__Excerpt provided__
⟨
Sunday, September 19, 2010

petition for time (partial addendum)

actually, this is just a reminder to add this to the petition in proper petition language and all that formal stuff, but i am adding that to my petition to the universe for expansion of the earth's orbit (with the simultaneous heating of the sun so the daily temperature range remains relatively constant) because this body and mind i inhabit requires at least a 42 hour day for optimal comfort and productivity and saturdays should have an extra ten hours, at least, so a slight hiccup in the rotation of the planet needs to be built into the new orbits... so i hope the subatomic particles that designed the universe get on that right away...

Sunday, August 1, 2010

cha cha cha ha ha ha ha

don't you ever get tired of the emo whining over at the daily life blog (aka e-the-real)?... i mean, come on, the pathos is pathetic and all but swallows all hope for rational thought (loneliness swallows positivity letting fear consume hope, such a human way, nyuk, nyuk, narf lol lam laa)...

there may never be enough time for anyone to really travel back to understand it all, after all, many of the online babblings and rhymes are no longer there and the online writings make up but a fraction of the lifetime written gardens and this is just one life, cha know? :)

and what good is any of it without love? :)

Wednesday, June 9, 2010

taking care of beeswax

sleeping less this week again, stimulated by sports, in the flesh and on the tube, and watching the craigyferg guy bare his naked ego all over the screen... posting on twitter and faceboon, serious and nonsense, you'll just have to search to find that crap... but i love all you friends and followers, really i do...

and you too :)

Friday, June 4, 2010

hate to leave ya hanging

of course hate is used with carefree flippancy and the phrase itself is one of the most over-used misnomers in language in our culture as people cross hypocrisy with insincerity most among the gifts they give each other so what if i slap the phrase around here in this jewel of casual sarcasm, el bullsugaro...

yeah, some might care somewhere... and you'll find me there :)
⟩
__Record extracts__
⟨
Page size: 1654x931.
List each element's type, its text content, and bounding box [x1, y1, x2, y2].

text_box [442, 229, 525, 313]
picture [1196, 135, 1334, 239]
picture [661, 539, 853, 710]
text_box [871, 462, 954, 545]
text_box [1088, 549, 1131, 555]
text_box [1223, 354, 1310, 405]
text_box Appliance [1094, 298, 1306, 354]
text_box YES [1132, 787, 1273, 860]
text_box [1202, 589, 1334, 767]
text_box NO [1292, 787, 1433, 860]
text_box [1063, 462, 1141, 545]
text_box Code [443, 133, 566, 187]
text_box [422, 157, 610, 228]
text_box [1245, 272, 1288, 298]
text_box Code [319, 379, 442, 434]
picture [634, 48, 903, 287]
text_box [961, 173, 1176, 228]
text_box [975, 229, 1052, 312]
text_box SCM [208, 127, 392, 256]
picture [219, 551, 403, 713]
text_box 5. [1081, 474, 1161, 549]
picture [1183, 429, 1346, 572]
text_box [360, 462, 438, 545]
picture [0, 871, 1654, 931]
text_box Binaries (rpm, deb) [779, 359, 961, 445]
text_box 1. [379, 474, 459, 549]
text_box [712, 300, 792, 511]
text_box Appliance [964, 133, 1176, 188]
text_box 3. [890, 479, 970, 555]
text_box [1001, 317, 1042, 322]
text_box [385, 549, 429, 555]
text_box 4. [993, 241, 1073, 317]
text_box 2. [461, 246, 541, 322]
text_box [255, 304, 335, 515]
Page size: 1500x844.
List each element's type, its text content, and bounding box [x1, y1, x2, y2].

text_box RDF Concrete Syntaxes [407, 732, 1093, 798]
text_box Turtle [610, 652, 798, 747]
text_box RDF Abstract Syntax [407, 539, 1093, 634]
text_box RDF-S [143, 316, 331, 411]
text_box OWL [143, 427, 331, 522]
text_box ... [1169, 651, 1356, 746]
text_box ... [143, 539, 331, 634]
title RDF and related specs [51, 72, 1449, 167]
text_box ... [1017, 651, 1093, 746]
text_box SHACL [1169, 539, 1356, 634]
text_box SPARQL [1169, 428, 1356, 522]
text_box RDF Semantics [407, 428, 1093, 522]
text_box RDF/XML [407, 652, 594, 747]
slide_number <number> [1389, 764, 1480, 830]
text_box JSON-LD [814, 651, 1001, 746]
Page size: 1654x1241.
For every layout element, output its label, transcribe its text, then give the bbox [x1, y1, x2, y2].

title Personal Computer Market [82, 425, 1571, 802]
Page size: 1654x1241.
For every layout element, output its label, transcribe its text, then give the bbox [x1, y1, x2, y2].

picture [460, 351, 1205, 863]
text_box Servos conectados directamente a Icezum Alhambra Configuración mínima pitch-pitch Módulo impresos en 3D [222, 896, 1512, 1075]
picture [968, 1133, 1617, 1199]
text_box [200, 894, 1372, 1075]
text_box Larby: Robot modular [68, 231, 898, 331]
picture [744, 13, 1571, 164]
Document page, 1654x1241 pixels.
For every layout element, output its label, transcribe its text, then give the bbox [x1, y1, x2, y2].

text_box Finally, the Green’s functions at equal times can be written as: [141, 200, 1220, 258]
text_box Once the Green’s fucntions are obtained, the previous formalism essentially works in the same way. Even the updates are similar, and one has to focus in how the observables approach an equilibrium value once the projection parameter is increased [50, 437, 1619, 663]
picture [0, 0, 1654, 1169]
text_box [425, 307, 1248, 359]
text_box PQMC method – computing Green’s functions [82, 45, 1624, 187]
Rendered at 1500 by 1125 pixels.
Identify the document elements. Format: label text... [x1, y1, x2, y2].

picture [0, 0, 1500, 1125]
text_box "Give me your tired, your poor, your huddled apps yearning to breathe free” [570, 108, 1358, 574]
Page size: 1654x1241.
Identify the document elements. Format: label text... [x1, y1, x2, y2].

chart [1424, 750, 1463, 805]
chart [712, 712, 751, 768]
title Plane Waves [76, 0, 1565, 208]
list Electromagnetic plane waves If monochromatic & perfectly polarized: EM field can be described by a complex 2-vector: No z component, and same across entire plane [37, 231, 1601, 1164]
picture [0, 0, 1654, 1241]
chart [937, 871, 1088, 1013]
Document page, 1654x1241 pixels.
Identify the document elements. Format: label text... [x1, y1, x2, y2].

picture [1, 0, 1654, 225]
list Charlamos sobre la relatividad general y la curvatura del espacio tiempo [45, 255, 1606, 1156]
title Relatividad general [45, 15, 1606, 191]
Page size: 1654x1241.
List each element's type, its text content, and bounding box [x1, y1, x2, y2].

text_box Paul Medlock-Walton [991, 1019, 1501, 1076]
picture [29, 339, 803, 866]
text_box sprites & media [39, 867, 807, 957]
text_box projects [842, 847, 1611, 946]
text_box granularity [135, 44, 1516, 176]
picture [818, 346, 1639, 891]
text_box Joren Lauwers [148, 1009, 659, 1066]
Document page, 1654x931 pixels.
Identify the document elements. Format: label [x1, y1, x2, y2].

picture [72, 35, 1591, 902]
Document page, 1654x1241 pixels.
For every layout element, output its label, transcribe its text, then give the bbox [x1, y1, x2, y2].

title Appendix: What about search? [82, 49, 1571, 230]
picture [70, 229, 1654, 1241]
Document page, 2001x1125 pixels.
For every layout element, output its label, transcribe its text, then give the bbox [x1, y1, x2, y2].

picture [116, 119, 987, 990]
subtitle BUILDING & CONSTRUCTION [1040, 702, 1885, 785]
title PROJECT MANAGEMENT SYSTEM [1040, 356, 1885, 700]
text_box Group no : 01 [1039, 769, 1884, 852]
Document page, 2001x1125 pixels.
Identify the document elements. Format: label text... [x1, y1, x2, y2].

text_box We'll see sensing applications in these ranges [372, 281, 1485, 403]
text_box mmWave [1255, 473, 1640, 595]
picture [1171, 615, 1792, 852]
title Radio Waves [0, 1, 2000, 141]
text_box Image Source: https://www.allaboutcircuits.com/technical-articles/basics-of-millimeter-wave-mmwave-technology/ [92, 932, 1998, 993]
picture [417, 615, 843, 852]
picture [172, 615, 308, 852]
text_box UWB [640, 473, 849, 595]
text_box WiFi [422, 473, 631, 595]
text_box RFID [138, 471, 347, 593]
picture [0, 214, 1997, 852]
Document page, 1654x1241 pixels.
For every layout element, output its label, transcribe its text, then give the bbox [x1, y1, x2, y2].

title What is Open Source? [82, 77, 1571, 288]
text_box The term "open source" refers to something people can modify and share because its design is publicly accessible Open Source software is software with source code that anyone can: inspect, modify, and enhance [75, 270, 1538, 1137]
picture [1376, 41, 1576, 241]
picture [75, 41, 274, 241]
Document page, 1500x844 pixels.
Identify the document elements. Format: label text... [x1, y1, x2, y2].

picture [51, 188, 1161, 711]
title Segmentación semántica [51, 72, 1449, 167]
⟩
Copy the blog posts from the passage that opens with "Wednesday, June 9, 2010" through the one that closes with "and you too :)", replacing "twitter" with "instagram".

__Task result__
Wednesday, June 9, 2010

taking care of beeswax

sleeping less this week again, stimulated by sports, in the flesh and on the tube, and watching the craigyferg guy bare his naked ego all over the screen... posting on instagram and faceboon, serious and nonsense, you'll just have to search to find that crap... but i love all you friends and followers, really i do...

and you too :)